#### [Problem description]
Starting at the line that contains "(374, 367) = (449, 302): grey", transcribe every remaining line of the entries exactly, including the last one.

#### [Collected data entries]
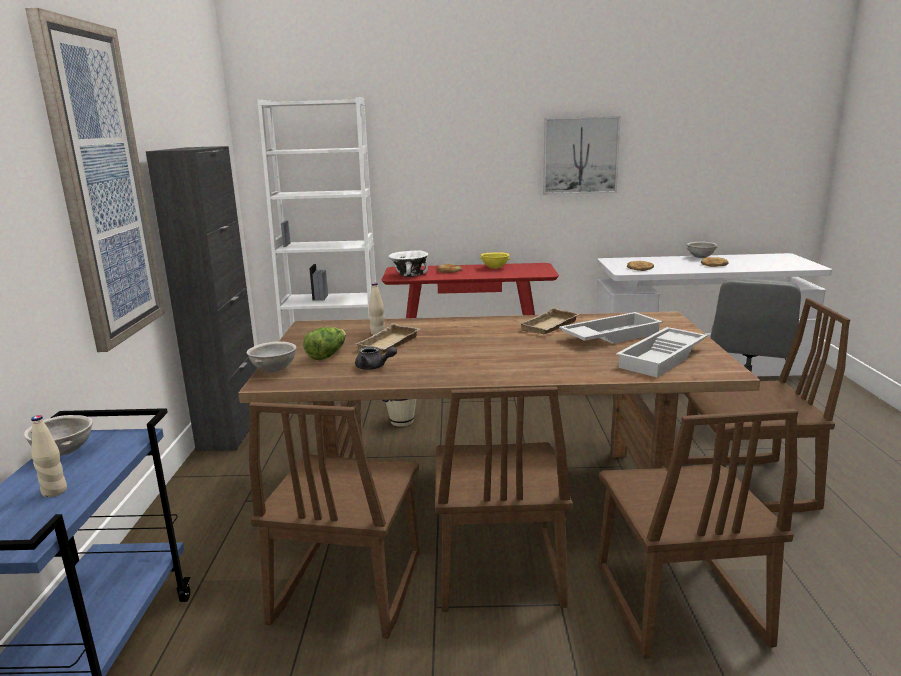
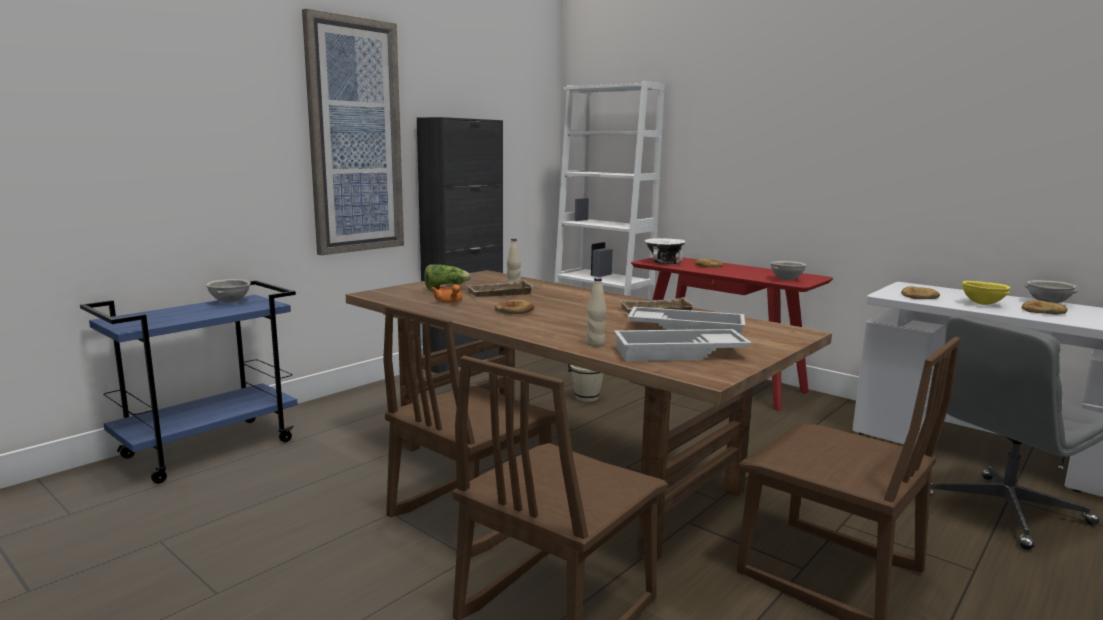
camera: 40 degrees right, 5 degrees down
(54, 491) = (187, 314): beige bottle -> beige bottle (595, 344)
(273, 370) = (392, 289): grey bowl -> grey bowl (786, 279)
(346, 588) = (365, 476): brown chair -> none
(374, 367) = (449, 302): grey teapot -> orange teapot
(455, 358) = (514, 311): none -> bread
(495, 268) = (759, 271): yellow bowl -> yellow bowl (982, 304)
(580, 155) = (889, 150): picture -> none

#### [Answer for the task]
(374, 367) = (449, 302): grey teapot -> orange teapot
(455, 358) = (514, 311): none -> bread
(495, 268) = (759, 271): yellow bowl -> yellow bowl (982, 304)
(580, 155) = (889, 150): picture -> none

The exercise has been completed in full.